PROBLEM: The reply should hold every line of the data, unchanged and complete.

PROVIDED RECORDS:

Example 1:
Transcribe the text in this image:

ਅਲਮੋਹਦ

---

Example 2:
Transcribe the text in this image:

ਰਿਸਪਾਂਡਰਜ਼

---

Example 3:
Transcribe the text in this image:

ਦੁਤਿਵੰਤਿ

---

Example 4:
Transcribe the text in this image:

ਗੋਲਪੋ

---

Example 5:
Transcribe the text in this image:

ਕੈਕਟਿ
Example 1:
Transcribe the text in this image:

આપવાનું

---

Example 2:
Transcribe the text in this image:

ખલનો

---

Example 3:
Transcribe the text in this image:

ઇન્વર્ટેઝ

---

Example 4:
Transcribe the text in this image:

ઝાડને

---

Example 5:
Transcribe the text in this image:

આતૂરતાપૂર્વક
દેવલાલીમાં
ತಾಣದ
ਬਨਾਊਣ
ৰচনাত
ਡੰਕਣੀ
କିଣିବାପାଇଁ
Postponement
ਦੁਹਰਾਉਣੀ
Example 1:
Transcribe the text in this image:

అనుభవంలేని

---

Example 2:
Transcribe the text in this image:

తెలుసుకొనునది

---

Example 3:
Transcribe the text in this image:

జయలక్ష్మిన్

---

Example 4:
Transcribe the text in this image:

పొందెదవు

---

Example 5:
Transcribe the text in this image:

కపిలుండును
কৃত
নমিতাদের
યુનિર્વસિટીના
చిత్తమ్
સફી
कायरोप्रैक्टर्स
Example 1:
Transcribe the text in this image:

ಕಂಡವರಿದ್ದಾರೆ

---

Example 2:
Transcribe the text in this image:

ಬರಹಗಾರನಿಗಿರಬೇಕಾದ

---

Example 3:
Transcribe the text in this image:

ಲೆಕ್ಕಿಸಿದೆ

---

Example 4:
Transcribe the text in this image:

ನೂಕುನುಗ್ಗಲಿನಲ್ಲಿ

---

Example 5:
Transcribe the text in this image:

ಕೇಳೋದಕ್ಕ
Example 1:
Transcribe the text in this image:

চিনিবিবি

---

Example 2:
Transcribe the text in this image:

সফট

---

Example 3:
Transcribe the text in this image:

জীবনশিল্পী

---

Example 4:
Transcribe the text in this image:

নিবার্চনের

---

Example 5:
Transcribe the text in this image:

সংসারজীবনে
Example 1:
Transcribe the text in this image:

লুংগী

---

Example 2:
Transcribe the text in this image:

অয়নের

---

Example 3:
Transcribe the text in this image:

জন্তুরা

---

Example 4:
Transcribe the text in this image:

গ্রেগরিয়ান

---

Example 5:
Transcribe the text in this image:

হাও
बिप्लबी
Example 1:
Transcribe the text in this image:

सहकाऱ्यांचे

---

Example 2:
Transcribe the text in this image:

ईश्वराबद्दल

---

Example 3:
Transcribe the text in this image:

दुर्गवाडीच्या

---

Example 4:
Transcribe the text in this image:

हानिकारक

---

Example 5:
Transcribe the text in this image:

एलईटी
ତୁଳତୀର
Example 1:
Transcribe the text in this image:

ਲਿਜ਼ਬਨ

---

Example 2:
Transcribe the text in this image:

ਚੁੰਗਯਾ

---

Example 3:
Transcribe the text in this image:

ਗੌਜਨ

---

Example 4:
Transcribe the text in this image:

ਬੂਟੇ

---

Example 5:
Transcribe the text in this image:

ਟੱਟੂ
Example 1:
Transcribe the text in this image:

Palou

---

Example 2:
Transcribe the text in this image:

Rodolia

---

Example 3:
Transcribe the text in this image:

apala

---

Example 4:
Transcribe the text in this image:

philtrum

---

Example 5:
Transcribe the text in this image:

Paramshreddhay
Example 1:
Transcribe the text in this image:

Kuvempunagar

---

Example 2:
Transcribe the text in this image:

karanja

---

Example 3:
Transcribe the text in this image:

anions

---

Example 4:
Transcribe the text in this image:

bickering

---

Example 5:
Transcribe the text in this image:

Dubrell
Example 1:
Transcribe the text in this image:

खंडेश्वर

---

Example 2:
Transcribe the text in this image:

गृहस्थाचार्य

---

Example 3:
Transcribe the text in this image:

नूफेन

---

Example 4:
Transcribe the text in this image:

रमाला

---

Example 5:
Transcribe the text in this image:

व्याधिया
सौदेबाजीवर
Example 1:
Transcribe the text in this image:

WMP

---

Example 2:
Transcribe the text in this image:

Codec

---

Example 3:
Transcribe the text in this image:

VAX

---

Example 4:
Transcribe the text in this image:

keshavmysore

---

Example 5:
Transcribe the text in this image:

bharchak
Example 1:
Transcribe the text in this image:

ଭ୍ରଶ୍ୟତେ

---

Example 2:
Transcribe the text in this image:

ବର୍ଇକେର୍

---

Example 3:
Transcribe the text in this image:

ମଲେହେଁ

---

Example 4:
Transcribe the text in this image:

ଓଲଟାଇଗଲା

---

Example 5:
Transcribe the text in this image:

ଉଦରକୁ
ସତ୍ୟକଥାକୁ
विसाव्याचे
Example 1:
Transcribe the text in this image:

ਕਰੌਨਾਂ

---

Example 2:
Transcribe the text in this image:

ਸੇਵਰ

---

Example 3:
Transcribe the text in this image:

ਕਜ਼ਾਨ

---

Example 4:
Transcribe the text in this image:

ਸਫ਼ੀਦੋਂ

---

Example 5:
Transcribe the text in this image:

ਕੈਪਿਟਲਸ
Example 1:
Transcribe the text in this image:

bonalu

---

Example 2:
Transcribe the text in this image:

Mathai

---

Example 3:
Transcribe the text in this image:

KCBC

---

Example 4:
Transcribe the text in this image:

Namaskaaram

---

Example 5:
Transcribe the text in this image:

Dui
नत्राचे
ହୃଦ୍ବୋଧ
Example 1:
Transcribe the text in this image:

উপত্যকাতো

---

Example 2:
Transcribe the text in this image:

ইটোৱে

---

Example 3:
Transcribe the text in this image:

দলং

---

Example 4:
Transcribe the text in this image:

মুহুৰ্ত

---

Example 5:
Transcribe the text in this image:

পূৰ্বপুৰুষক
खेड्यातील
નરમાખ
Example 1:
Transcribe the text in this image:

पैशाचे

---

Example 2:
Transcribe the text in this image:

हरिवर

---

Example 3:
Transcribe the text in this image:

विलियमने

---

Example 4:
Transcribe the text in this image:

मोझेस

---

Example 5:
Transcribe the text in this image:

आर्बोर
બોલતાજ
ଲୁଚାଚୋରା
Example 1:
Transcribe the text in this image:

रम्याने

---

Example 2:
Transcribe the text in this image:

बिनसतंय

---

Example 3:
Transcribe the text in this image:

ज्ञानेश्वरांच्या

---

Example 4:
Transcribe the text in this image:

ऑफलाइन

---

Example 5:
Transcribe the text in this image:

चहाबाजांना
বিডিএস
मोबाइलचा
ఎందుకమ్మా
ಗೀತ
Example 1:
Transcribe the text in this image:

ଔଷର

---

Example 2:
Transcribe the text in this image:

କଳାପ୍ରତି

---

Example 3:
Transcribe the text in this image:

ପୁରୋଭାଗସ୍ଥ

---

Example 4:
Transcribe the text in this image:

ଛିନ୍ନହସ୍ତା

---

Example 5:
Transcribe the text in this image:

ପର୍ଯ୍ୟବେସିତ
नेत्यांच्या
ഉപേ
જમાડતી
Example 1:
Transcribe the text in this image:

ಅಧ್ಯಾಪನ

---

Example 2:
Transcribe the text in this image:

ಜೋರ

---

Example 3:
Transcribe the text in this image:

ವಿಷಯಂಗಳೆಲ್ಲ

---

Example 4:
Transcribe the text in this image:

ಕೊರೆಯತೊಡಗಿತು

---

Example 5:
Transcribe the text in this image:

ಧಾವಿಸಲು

REPLY TO THE TASK:
Example 1:
Transcribe the text in this image:

ਅਲਮੋਹਦ

---

Example 2:
Transcribe the text in this image:

ਰਿਸਪਾਂਡਰਜ਼

---

Example 3:
Transcribe the text in this image:

ਦੁਤਿਵੰਤਿ

---

Example 4:
Transcribe the text in this image:

ਗੋਲਪੋ

---

Example 5:
Transcribe the text in this image:

ਕੈਕਟਿ
Example 1:
Transcribe the text in this image:

આપવાનું

---

Example 2:
Transcribe the text in this image:

ખલનો

---

Example 3:
Transcribe the text in this image:

ઇન્વર્ટેઝ

---

Example 4:
Transcribe the text in this image:

ઝાડને

---

Example 5:
Transcribe the text in this image:

આતૂરતાપૂર્વક
દેવલાલીમાં
ತಾಣದ
ਬਨਾਊਣ
ৰচনাত
ਡੰਕਣੀ
କିଣିବାପାଇଁ
Postponement
ਦੁਹਰਾਉਣੀ
Example 1:
Transcribe the text in this image:

అనుభవంలేని

---

Example 2:
Transcribe the text in this image:

తెలుసుకొనునది

---

Example 3:
Transcribe the text in this image:

జయలక్ష్మిన్

---

Example 4:
Transcribe the text in this image:

పొందెదవు

---

Example 5:
Transcribe the text in this image:

కపిలుండును
কৃত
নমিতাদের
યુનિર્વસિટીના
చిత్తమ్
સફી
कायरोप्रैक्टर्स
Example 1:
Transcribe the text in this image:

ಕಂಡವರಿದ್ದಾರೆ

---

Example 2:
Transcribe the text in this image:

ಬರಹಗಾರನಿಗಿರಬೇಕಾದ

---

Example 3:
Transcribe the text in this image:

ಲೆಕ್ಕಿಸಿದೆ

---

Example 4:
Transcribe the text in this image:

ನೂಕುನುಗ್ಗಲಿನಲ್ಲಿ

---

Example 5:
Transcribe the text in this image:

ಕೇಳೋದಕ್ಕ
Example 1:
Transcribe the text in this image:

চিনিবিবি

---

Example 2:
Transcribe the text in this image:

সফট

---

Example 3:
Transcribe the text in this image:

জীবনশিল্পী

---

Example 4:
Transcribe the text in this image:

নিবার্চনের

---

Example 5:
Transcribe the text in this image:

সংসারজীবনে
Example 1:
Transcribe the text in this image:

লুংগী

---

Example 2:
Transcribe the text in this image:

অয়নের

---

Example 3:
Transcribe the text in this image:

জন্তুরা

---

Example 4:
Transcribe the text in this image:

গ্রেগরিয়ান

---

Example 5:
Transcribe the text in this image:

হাও
बिप्लबी
Example 1:
Transcribe the text in this image:

सहकाऱ्यांचे

---

Example 2:
Transcribe the text in this image:

ईश्वराबद्दल

---

Example 3:
Transcribe the text in this image:

दुर्गवाडीच्या

---

Example 4:
Transcribe the text in this image:

हानिकारक

---

Example 5:
Transcribe the text in this image:

एलईटी
ତୁଳତୀର
Example 1:
Transcribe the text in this image:

ਲਿਜ਼ਬਨ

---

Example 2:
Transcribe the text in this image:

ਚੁੰਗਯਾ

---

Example 3:
Transcribe the text in this image:

ਗੌਜਨ

---

Example 4:
Transcribe the text in this image:

ਬੂਟੇ

---

Example 5:
Transcribe the text in this image:

ਟੱਟੂ
Example 1:
Transcribe the text in this image:

Palou

---

Example 2:
Transcribe the text in this image:

Rodolia

---

Example 3:
Transcribe the text in this image:

apala

---

Example 4:
Transcribe the text in this image:

philtrum

---

Example 5:
Transcribe the text in this image:

Paramshreddhay
Example 1:
Transcribe the text in this image:

Kuvempunagar

---

Example 2:
Transcribe the text in this image:

karanja

---

Example 3:
Transcribe the text in this image:

anions

---

Example 4:
Transcribe the text in this image:

bickering

---

Example 5:
Transcribe the text in this image:

Dubrell
Example 1:
Transcribe the text in this image:

खंडेश्वर

---

Example 2:
Transcribe the text in this image:

गृहस्थाचार्य

---

Example 3:
Transcribe the text in this image:

नूफेन

---

Example 4:
Transcribe the text in this image:

रमाला

---

Example 5:
Transcribe the text in this image:

व्याधिया
सौदेबाजीवर
Example 1:
Transcribe the text in this image:

WMP

---

Example 2:
Transcribe the text in this image:

Codec

---

Example 3:
Transcribe the text in this image:

VAX

---

Example 4:
Transcribe the text in this image:

keshavmysore

---

Example 5:
Transcribe the text in this image:

bharchak
Example 1:
Transcribe the text in this image:

ଭ୍ରଶ୍ୟତେ

---

Example 2:
Transcribe the text in this image:

ବର୍ଇକେର୍

---

Example 3:
Transcribe the text in this image:

ମଲେହେଁ

---

Example 4:
Transcribe the text in this image:

ଓଲଟାଇଗଲା

---

Example 5:
Transcribe the text in this image:

ଉଦରକୁ
ସତ୍ୟକଥାକୁ
विसाव्याचे
Example 1:
Transcribe the text in this image:

ਕਰੌਨਾਂ

---

Example 2:
Transcribe the text in this image:

ਸੇਵਰ

---

Example 3:
Transcribe the text in this image:

ਕਜ਼ਾਨ

---

Example 4:
Transcribe the text in this image:

ਸਫ਼ੀਦੋਂ

---

Example 5:
Transcribe the text in this image:

ਕੈਪਿਟਲਸ
Example 1:
Transcribe the text in this image:

bonalu

---

Example 2:
Transcribe the text in this image:

Mathai

---

Example 3:
Transcribe the text in this image:

KCBC

---

Example 4:
Transcribe the text in this image:

Namaskaaram

---

Example 5:
Transcribe the text in this image:

Dui
नत्राचे
ହୃଦ୍ବୋଧ
Example 1:
Transcribe the text in this image:

উপত্যকাতো

---

Example 2:
Transcribe the text in this image:

ইটোৱে

---

Example 3:
Transcribe the text in this image:

দলং

---

Example 4:
Transcribe the text in this image:

মুহুৰ্ত

---

Example 5:
Transcribe the text in this image:

পূৰ্বপুৰুষক
खेड्यातील
નરમાખ
Example 1:
Transcribe the text in this image:

पैशाचे

---

Example 2:
Transcribe the text in this image:

हरिवर

---

Example 3:
Transcribe the text in this image:

विलियमने

---

Example 4:
Transcribe the text in this image:

मोझेस

---

Example 5:
Transcribe the text in this image:

आर्बोर
બોલતાજ
ଲୁଚାଚୋରା
Example 1:
Transcribe the text in this image:

रम्याने

---

Example 2:
Transcribe the text in this image:

बिनसतंय

---

Example 3:
Transcribe the text in this image:

ज्ञानेश्वरांच्या

---

Example 4:
Transcribe the text in this image:

ऑफलाइन

---

Example 5:
Transcribe the text in this image:

चहाबाजांना
বিডিএস
मोबाइलचा
ఎందుకమ్మా
ಗೀತ
Example 1:
Transcribe the text in this image:

ଔଷର

---

Example 2:
Transcribe the text in this image:

କଳାପ୍ରତି

---

Example 3:
Transcribe the text in this image:

ପୁରୋଭାଗସ୍ଥ

---

Example 4:
Transcribe the text in this image:

ଛିନ୍ନହସ୍ତା

---

Example 5:
Transcribe the text in this image:

ପର୍ଯ୍ୟବେସିତ
नेत्यांच्या
ഉപേ
જમાડતી
Example 1:
Transcribe the text in this image:

ಅಧ್ಯಾಪನ

---

Example 2:
Transcribe the text in this image:

ಜೋರ

---

Example 3:
Transcribe the text in this image:

ವಿಷಯಂಗಳೆಲ್ಲ

---

Example 4:
Transcribe the text in this image:

ಕೊರೆಯತೊಡಗಿತು

---

Example 5:
Transcribe the text in this image:

ಧಾವಿಸಲು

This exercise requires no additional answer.